Thanks to Mamta's patience with my questions we discovered that during the 
DM.invalidateFor() call, the DM loads the set of persistent dependencies  for 
the Provider (in this case the revoked permission) and then converts them to an 
in-memory form. In this conversion to an in-memory form the DM needs a Provider 
object to link it to the Dependent and loads the Dependent's Provider *each* 
time from the DataDictionary (DD) through its UUID. This is the load by UUID 
from the DD that was causing Mamta's code to have problems. The issue with this 
code is that the Provider object is the same for all the Dependents (since the 
list is derived from those objects dependent on a singel Provider)  thus 
loading it multple times is inefficient,  *and* it's the same Provider that was 
passed into invalidateFor() , thus no-need to load it from the DD at all.

To verify this was indeed the case, I created a table T and created three views 
against the table.  When a DROP TABLE T was executed I did see three loads of 
the TableDescriptor for T and it matched the TTableDescriptor passed into 
DM.invalidateFor.

 Thus what is really happening is that Mamta  has un-earthed some inefficient 
behaviour in the DM implementation. I'll enter a separate bug for this and I 
have some code to address it, I need to run complete tests first.
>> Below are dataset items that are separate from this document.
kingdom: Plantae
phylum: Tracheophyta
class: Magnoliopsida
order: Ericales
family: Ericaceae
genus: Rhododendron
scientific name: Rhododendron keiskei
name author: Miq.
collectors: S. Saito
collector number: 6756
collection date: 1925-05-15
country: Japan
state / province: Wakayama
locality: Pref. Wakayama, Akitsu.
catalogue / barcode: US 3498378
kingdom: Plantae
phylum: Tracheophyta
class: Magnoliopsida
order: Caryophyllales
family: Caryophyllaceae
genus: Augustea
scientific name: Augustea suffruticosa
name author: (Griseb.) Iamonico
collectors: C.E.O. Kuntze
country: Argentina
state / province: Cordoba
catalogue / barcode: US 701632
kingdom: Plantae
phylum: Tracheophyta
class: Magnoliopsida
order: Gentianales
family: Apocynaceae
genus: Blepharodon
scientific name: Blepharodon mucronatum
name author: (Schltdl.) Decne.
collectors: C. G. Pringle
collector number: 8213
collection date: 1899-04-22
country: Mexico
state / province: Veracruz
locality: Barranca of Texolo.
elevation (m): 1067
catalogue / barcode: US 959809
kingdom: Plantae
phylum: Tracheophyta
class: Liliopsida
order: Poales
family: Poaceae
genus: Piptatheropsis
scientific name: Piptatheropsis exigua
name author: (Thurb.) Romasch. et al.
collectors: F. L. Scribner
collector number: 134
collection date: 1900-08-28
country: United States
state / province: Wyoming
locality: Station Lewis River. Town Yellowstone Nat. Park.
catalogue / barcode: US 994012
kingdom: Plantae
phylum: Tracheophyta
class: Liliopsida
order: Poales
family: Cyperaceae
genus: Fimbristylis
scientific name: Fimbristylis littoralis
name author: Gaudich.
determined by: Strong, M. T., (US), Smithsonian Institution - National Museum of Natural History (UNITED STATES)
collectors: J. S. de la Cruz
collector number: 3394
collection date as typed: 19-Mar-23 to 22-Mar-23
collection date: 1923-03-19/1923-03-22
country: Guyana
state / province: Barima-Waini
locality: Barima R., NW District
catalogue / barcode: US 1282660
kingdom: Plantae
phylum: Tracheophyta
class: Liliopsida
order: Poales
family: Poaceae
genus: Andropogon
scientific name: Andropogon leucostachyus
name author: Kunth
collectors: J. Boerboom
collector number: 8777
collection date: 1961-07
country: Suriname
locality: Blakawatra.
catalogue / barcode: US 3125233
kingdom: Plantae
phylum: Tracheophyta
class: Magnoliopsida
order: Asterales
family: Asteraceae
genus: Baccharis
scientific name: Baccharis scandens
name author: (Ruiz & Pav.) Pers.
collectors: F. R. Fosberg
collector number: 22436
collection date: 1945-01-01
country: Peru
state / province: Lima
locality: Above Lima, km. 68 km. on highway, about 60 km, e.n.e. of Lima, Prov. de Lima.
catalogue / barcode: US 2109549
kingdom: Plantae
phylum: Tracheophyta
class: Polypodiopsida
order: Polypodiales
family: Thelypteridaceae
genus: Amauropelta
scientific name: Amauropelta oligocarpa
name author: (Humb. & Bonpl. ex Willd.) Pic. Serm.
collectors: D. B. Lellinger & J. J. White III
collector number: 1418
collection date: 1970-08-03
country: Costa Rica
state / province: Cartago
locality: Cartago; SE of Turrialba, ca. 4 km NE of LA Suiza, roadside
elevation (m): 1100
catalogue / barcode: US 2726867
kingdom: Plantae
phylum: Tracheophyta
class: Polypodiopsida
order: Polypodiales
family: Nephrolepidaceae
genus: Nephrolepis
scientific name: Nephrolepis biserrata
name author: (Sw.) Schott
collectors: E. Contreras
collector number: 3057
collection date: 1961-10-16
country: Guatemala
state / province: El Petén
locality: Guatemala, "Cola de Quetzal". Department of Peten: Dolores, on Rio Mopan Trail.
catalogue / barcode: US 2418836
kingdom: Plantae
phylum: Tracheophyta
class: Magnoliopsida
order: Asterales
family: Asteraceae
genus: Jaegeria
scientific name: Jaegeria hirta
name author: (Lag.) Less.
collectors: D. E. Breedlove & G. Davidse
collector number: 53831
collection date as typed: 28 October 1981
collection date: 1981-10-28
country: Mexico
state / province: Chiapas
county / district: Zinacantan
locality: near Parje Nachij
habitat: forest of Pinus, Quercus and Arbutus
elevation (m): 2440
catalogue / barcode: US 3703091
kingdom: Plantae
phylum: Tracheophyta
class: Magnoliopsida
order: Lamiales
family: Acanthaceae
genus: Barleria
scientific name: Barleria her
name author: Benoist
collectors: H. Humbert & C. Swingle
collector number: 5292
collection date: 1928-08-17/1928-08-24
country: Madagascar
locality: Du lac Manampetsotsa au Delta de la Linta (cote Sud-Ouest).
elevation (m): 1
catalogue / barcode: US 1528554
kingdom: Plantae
I'm slowed 
down by the fact it's so hot at home (heatwave & no a/c) I can't leave my 
laptop on  too long otherwise it gets really hot.

There may still be an issue with the permissions cache, I couldn't find any 
thing in the GRANT/REVOKE design spec or the code that  described its use and 
design.



> As per the functional spec attached to DERBY-1330, a trigger should be 
> dropped when a privilege required by the trigger is revoked.
> -----------------------------------------------------------------------------------------------------------------------------------
>
>                 Key: DERBY-1539
>                 URL: http://issues.apache.org/jira/browse/DERBY-1539
>             Project: Derby
>          Issue Type: New Feature
>          Components: SQL
>    Affects Versions: 10.2.0.0
>            Reporter: Mamta A. Satoor
>         Assigned To: Mamta A. Satoor
>             Fix For: 10.2.0.0
>
>         Attachments: DERBY1539V1hashCodeEqualsDiff.txt, 
> DERBY1539V1hashCodeEqualsStat.txt
>
>
> A trigger tracks its privileges requirements using Derby's Dependency 
> Manager. If any one of those required privileges are revoked, the trigger 
> should be dropped automatically. 
> I am just creating a new jira entry here so it is easier to track sub items 
> of DERBY-1330. Will link this Jira entry to DERBY-1330.